20. Wisdom is better than knowledge. Read the first few chapters of 1 Corinthians. Paul was one of the best educated men of his time, truly classically educated, and yet he is able to honestly say, "For I determined to know nothing among you except Jesus Christ, and Him crucified....that your faith should not rest on the wisdom of men, but on the power of God." 1 Cor. 2:2&5

Read the Proverbs to your children and teach them how to find true wisdom.  Knowledge has its place, but God's wisdom is far better.

Lastly, many people ask me about curriculum. We primarily use literature-based unit studies, which are comprehensive studies including many subjects within one main theme. For example, one year we  used Beautiful Feet's guide to History of Science. So while we were learning about science & famous
inventors, we were also studying what was going on historically all over the world. Language arts are incorporated nicely with unit studies in various
writing projects. Many experiments were conducted as the hands-on portion.

We enjoy this method of learning because we can learn as a family (the older ones do more than the younger ones, of course), and there is something very unifying and strengthening to our family when we are all studying the same information
together (on various “levels”).

Chart-based quiz data:
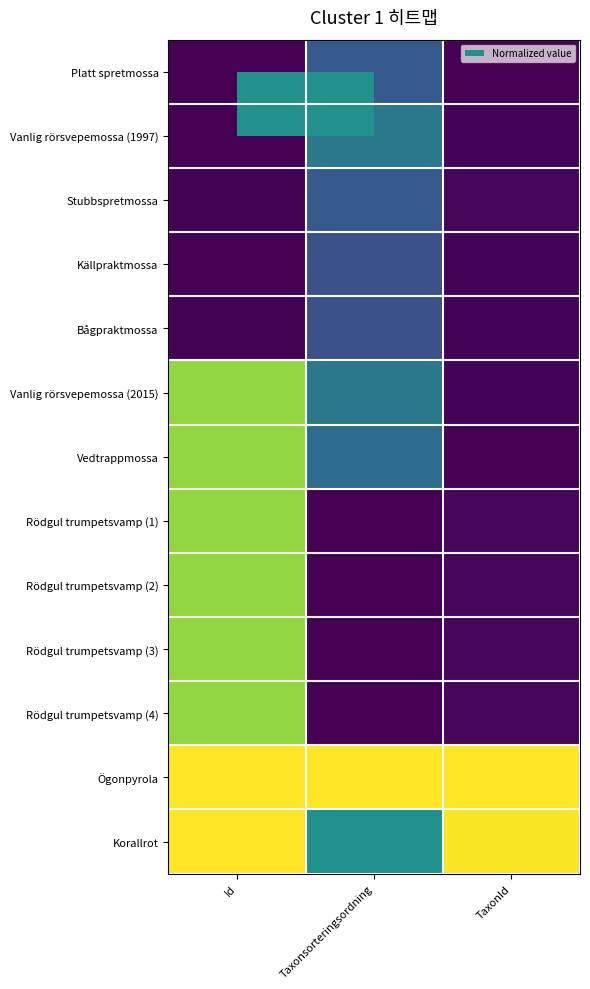

Count the number of data series in this chart.

13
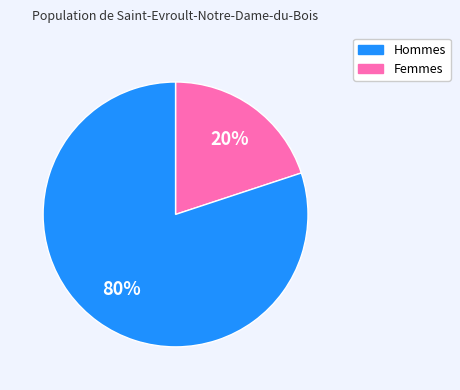

Does any single category account for the majority?

Yes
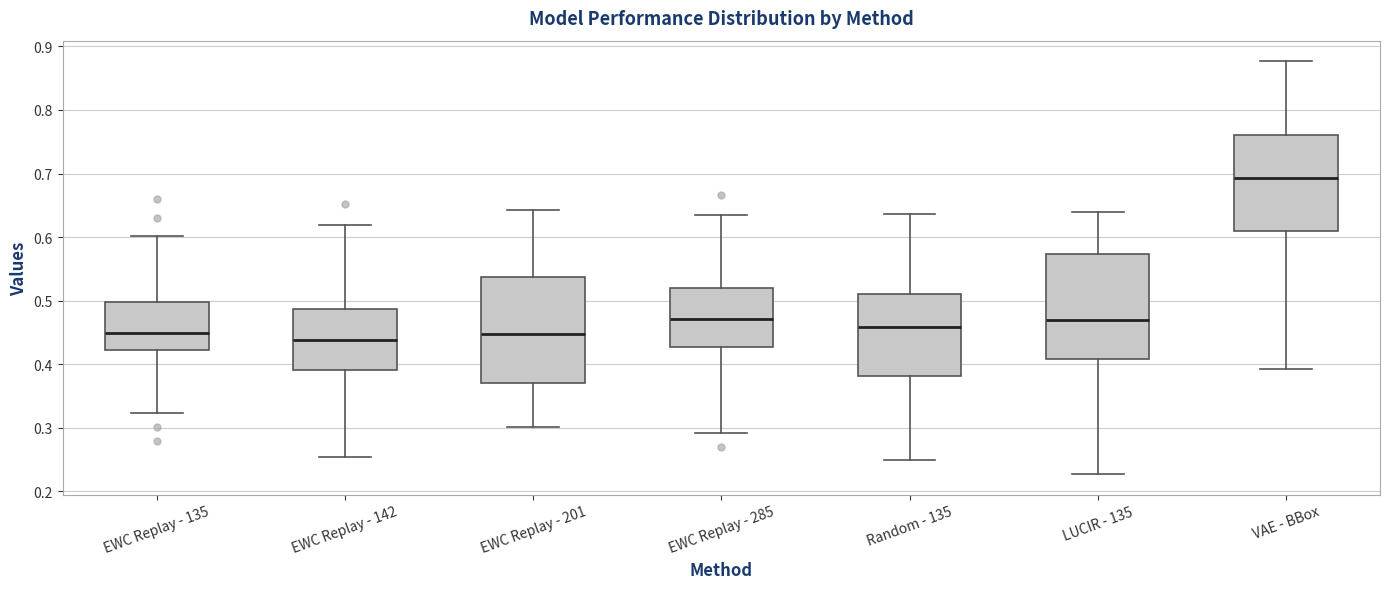

Which box's median line is the highest?

VAE - BBox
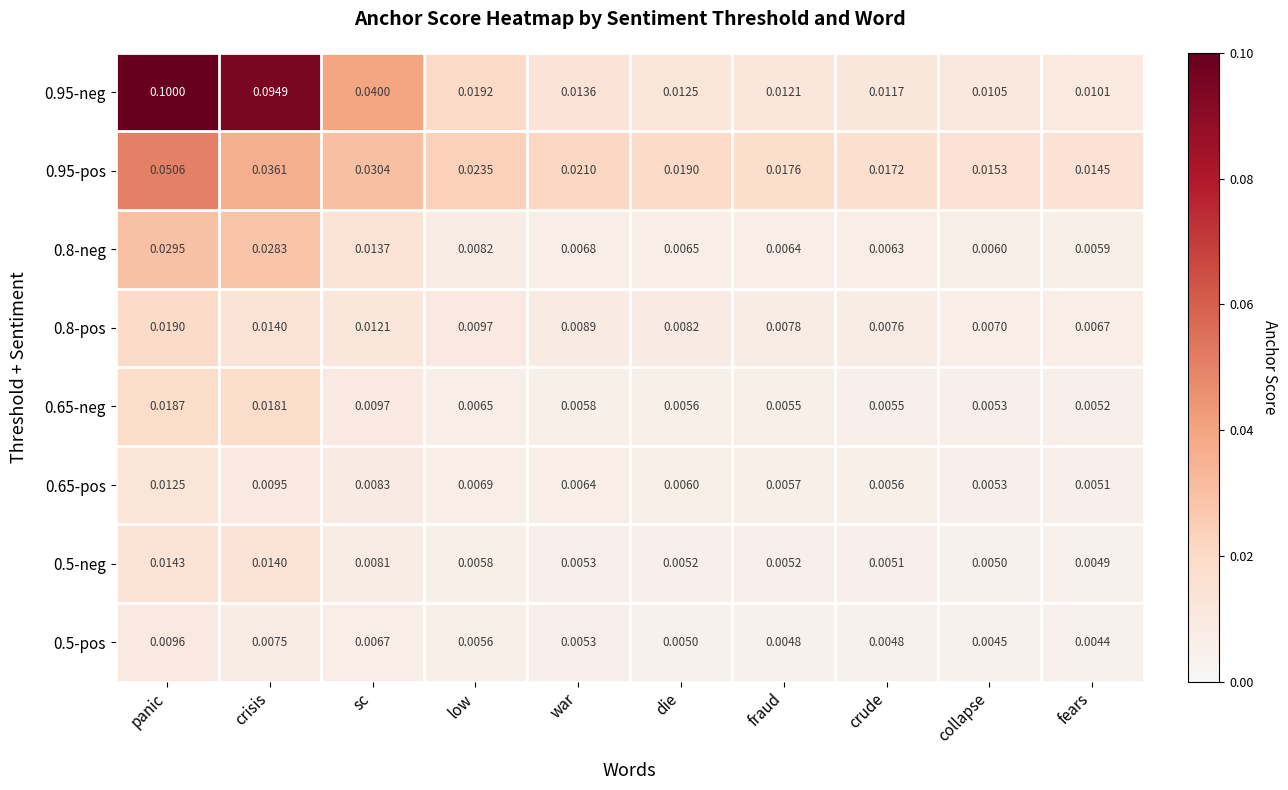

Rank the series by their maximum value, from highest to lowest.

0.95-neg, 0.95-pos, 0.8-neg, 0.8-pos, 0.65-neg, 0.5-neg, 0.65-pos, 0.5-pos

**PROBLEMS TO SOLVE**
1) Reproduce word for word the portion of the homeschooling passage starting at "Lastly, many people" and ending at "the hands-on portion.".
2) According to the homeschooling passage, why does the family enjoy the literature-based unit study method? Answer in one to three sentences.
3) Answer these questions from the homeschooling passage:
(a) Which book's first few chapters does the passage recommend reading?
(b) Whose guide did the family use one year, and on what subject?
(c) What served as the hands-on portion of that study?
Rely solely on the homeschooling passage and not on the data.

**SOLUTIONS BELOW**
1)
Lastly, many people ask me about curriculum. We primarily use literature-based unit studies, which are comprehensive studies including many subjects within one main theme. For example, one year we  used Beautiful Feet's guide to History of Science. So while we were learning about science & famous
inventors, we were also studying what was going on historically all over the world. Language arts are incorporated nicely with unit studies in various
writing projects. Many experiments were conducted as the hands-on portion.

2) The family enjoys this method because they can learn as a family, with the older children doing more than the younger ones. Studying the same information together, on various levels, is something very unifying and strengthening to the family.

3)
(a) 1 Corinthians.
(b) Beautiful Feet's guide to History of Science.
(c) Many experiments.